Dissection
Quand le documentariste Jon Nguyen lui propose l'idée d'un film sur sa personne, David Lynch fait savoir qu'il n'est pas intéressé. L'homme est notoirement peu porté sur la confidence, et encore moins enclin à expliciter ses films. Interroger un artiste sur sa vie, tisser des liens entre des anecdotes vécues et des péripéties retranscrites dans un médium, chercher systématiquement des correspondances qui déduiraient l’œuvre de la biographie dans l'espoir d'en épuiser le sens, tout cela relève à ses yeux d'une obsession vaine, d'une maladie de l'âme commune aux copistes modernes et aux clercs obscurs mettant leur foi mesquine dans l'espoir toujours déçu que dessécher des fleurs entre les pages d'un herbier et épingler des papillons en capturera à jamais la beauté.
Pourtant, à force de patience et d'un peu d'entregent, Nguyen parvient à forcer l'entrée du sanctuaire où le reclus se terre, quelque part dans les collines de Los Angeles. Enregistrer une suite d'interviews faites de questions-réponses, interroger son entourage, il n'en est plus question. Et le nom même du projet change. David Lynch, The Art life, inspiré du recueil de cours publié par le peintre Robert Henri qui produisit sur le jeune Lynch l'effet d'une révélation, n'aborde pas sa carrière cinématographique, mais tout ce qui l'a précédée. Portrait de l'artiste en jeune homme, il se consacre à sa découverte de l'Art tout autant qu'à l'invention d'un artiste par lui-même.
De Missoula dans le Montana, en passant par les petites villes de provinces où il grandit, jusqu'aux rues sombres de Philadelphie où il vivra une douloureuse mais salutaire catharsis, Lynch nous embarque dans les méandres de ses souvenirs ; de sa mère, qui sentit très tôt chez lui une prédisposition et qui lui interdit l'usage des livres à colorier pour décorseter sa créativité ; de sa rencontre déterminante à quatorze ans avec le peintre Bushnell Keeler, qui lui ouvrit les portes de son atelier ; du mélange ambigüe de soutien et de défiance dont ses proches firent preuve face à ses choix ; tout cela dessine le parcours passionnant d'un gamin épris de liberté, qui détestait l'école mais qui très tôt fit de l'art son phare et ne dévia jamais du cap qu'il s'était tracé.
Mais sous la surface, en creux, et presque à l'insu de son sujet, se dessine un autre portrait, et il appartiendra à chacun de déterminer s'il est plus ou moins légitime. Celui que Lynch ne voulait pas faire, mais qui pourtant habite chaque plan, quand d'autres souvenirs émergent, comme l'apparition de cette femme nue, hagarde et muette, s'affalant devant lui sur le trottoir alors qu'il n'a que dix ans et qu'il reste là, tétanisé et fasciné ; impossible de ne pas penser à Blue Velvet, à cette irruption brutale et inattendue de quelque chose de déplacé dans les petites bourgades sans histoires de l'Americana, une lézarde défigurant le calme visage du quotidien dont la violence implicite risque de vous emporter au delà des apparences, au delà des certitudes, et faire vaciller la raison. Dans les quelques minutes que durent ces confessions, est contenu en germe tout l’univers du futur cinéaste.

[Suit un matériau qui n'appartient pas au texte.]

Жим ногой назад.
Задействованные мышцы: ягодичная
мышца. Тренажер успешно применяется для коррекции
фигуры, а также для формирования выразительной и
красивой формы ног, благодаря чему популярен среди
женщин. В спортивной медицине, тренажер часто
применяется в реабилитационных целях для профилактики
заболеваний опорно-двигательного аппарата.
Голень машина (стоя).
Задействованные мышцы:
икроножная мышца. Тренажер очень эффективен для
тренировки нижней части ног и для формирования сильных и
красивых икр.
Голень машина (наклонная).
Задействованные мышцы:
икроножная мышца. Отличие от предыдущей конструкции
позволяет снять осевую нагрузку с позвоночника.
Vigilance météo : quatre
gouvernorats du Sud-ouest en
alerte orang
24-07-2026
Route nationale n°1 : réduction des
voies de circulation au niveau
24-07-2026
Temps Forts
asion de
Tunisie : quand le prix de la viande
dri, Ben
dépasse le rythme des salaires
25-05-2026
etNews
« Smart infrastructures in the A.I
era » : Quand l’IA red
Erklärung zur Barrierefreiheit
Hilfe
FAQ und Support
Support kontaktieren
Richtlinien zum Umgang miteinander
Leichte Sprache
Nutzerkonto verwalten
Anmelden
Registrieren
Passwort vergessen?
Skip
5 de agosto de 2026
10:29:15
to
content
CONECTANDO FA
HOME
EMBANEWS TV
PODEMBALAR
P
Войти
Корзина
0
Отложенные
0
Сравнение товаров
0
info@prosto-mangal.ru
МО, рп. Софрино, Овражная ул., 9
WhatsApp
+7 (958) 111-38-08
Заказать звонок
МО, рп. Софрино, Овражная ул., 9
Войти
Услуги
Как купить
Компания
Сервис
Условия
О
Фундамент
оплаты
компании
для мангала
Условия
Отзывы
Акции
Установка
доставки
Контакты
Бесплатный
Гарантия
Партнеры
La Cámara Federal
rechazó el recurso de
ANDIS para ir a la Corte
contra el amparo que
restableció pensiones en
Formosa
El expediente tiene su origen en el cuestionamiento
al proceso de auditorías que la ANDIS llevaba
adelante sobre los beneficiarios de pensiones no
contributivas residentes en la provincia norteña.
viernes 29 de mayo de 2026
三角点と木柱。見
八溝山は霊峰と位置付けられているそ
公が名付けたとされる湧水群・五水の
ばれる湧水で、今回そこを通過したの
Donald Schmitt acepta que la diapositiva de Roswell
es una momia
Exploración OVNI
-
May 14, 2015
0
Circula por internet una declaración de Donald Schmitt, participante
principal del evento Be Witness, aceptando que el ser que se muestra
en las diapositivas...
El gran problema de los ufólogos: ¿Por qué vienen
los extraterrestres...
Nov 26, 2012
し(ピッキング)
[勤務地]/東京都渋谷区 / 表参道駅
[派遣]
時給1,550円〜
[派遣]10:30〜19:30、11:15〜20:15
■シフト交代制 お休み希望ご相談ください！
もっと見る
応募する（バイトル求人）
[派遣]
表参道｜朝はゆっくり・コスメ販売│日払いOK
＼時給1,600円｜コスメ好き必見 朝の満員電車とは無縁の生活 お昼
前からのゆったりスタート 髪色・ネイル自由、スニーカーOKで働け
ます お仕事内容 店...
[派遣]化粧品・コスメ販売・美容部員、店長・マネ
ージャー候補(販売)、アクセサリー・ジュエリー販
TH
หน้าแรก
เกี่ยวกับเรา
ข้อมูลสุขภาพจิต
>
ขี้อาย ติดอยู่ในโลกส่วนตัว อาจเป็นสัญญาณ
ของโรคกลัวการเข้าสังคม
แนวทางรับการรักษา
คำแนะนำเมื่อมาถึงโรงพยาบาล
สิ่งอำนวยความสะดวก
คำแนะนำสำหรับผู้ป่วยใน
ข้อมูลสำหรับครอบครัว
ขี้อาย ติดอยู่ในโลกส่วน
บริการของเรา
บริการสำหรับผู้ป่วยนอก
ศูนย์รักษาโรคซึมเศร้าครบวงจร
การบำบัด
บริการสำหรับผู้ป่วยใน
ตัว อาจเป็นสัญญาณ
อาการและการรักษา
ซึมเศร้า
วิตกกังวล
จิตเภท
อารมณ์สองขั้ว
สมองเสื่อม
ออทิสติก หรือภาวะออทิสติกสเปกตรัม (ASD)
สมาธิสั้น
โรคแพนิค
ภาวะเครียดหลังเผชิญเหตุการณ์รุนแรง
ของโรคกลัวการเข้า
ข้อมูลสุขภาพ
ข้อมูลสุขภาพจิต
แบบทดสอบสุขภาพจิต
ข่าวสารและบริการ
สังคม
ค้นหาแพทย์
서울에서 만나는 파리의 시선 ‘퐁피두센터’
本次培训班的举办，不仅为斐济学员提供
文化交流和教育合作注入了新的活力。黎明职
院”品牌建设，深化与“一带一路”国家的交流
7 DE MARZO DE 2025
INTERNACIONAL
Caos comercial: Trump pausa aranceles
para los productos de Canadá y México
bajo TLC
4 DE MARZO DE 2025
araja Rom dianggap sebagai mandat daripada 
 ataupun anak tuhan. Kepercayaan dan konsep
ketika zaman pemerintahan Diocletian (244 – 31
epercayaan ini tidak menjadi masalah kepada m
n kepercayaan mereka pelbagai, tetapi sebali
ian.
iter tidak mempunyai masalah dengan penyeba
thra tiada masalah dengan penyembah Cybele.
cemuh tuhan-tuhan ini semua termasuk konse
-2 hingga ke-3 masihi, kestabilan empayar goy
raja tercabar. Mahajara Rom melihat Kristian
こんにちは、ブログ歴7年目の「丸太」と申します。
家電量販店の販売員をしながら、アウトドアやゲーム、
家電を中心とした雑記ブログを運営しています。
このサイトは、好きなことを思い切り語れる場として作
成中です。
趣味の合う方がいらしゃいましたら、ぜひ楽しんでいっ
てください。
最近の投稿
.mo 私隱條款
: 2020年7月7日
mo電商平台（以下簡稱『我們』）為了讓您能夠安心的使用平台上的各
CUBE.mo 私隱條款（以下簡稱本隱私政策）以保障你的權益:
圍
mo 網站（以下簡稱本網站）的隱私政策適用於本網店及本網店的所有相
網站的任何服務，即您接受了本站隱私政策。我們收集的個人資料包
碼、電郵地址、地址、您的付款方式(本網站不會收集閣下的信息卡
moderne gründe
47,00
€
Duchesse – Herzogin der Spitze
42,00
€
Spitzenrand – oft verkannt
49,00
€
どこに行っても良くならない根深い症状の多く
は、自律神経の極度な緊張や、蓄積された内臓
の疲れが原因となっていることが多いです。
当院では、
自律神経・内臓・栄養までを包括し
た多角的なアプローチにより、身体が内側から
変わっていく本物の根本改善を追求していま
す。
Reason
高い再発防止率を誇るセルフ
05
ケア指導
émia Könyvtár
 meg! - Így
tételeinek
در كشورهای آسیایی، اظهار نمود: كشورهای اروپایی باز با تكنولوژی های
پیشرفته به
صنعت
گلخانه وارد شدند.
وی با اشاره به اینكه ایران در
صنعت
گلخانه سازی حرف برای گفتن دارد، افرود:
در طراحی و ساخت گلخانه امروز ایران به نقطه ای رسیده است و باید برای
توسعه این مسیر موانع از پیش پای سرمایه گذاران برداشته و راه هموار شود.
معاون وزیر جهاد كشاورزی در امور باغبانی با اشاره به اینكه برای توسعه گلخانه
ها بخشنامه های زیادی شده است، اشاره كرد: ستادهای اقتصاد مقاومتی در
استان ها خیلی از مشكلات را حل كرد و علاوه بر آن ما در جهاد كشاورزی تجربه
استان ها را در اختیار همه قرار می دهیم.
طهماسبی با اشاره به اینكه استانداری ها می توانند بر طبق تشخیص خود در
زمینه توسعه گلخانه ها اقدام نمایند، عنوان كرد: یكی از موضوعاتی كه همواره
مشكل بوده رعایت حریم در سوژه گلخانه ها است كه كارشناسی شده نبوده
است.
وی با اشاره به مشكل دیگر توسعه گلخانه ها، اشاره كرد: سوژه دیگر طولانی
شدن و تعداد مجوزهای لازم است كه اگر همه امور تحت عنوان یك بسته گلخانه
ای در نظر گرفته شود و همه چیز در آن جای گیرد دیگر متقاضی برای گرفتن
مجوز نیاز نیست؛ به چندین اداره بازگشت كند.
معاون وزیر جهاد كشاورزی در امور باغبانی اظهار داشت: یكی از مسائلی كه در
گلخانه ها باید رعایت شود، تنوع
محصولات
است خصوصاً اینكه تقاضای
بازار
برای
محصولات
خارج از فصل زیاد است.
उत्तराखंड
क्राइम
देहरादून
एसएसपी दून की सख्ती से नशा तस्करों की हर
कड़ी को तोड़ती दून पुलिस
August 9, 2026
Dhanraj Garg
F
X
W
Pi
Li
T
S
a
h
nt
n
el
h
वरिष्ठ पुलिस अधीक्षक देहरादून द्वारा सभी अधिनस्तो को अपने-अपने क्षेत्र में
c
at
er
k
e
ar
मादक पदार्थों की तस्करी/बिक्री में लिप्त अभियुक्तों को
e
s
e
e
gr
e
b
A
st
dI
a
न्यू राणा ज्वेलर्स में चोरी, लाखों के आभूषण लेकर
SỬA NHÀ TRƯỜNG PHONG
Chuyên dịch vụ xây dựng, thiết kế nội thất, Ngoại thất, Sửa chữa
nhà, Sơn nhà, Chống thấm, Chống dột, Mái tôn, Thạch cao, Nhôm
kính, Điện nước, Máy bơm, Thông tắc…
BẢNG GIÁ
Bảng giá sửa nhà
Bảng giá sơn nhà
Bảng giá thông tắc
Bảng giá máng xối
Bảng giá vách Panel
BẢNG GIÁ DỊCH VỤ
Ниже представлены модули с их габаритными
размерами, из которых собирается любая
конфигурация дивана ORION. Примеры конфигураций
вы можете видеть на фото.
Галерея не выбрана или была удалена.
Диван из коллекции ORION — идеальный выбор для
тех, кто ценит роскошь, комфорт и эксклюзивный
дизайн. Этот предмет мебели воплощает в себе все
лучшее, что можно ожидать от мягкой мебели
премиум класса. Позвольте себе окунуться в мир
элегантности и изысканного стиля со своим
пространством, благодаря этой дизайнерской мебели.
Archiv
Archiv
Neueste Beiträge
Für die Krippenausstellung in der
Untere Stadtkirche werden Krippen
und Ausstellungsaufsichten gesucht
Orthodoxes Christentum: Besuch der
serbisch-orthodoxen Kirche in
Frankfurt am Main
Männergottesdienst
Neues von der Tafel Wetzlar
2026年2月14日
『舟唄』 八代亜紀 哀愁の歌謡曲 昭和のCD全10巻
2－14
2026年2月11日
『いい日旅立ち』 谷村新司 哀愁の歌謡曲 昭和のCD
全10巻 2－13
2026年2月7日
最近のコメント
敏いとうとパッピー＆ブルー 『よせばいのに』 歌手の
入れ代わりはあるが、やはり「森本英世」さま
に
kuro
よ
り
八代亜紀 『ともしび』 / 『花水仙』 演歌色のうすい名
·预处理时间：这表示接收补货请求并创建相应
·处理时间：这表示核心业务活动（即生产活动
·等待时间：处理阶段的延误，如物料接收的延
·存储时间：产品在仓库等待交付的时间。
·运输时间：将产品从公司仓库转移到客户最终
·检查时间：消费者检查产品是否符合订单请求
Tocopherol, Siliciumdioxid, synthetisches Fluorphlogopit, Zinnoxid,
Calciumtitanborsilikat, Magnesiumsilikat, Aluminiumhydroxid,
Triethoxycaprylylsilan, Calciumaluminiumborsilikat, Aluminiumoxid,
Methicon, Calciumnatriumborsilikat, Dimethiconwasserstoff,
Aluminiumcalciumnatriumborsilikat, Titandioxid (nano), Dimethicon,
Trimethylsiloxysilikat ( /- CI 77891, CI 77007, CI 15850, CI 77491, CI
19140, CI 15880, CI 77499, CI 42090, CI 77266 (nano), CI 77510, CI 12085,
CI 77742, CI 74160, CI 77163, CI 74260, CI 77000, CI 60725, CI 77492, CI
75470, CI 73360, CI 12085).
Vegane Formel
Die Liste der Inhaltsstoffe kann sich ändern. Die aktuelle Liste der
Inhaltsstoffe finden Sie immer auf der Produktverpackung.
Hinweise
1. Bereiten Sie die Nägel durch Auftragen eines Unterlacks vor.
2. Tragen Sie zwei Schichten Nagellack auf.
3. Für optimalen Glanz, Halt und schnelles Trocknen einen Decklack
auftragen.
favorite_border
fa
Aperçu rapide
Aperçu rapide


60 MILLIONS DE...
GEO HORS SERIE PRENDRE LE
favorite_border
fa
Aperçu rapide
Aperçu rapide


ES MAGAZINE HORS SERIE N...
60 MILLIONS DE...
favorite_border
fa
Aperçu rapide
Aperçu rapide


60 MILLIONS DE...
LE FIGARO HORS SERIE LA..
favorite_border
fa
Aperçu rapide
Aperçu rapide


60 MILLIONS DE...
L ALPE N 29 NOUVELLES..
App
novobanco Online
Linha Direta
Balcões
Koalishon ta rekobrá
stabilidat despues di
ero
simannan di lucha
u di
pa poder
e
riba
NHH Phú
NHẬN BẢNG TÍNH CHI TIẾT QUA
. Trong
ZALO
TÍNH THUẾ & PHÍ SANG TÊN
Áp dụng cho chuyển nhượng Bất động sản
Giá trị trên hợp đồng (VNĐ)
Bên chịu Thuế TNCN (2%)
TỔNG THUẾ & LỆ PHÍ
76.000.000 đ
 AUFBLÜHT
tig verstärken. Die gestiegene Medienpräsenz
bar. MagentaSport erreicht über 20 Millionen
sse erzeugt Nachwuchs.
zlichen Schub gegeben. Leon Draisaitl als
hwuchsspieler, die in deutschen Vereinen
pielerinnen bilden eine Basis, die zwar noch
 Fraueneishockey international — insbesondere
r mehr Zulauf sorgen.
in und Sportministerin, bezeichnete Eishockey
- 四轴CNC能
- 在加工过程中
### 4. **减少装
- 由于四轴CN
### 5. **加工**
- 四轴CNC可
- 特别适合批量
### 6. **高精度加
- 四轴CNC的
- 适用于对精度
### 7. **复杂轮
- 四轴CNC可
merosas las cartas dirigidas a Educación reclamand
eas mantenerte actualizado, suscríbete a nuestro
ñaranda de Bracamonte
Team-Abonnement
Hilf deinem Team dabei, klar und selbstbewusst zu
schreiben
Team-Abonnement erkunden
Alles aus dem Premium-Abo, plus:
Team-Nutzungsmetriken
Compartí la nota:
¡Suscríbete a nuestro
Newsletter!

Accolant à la voix désincarnée de Lynch de longs plans fixes sur l'artiste au travail dans son atelier, décomposant ses peintures en gros plans, scrutant les ridules d'un visage apparemment serein mais dont le regard trahit l'intranquillité, nimbé par le score subrepticement inquiétant composé par Lynch lui-même, Jon Nguyen réussit le tour de force de réaliser le film lynchien par excellence, celui qui montre sans démontrer et porte avec lui une part irréfragable de mystère. Fascinant.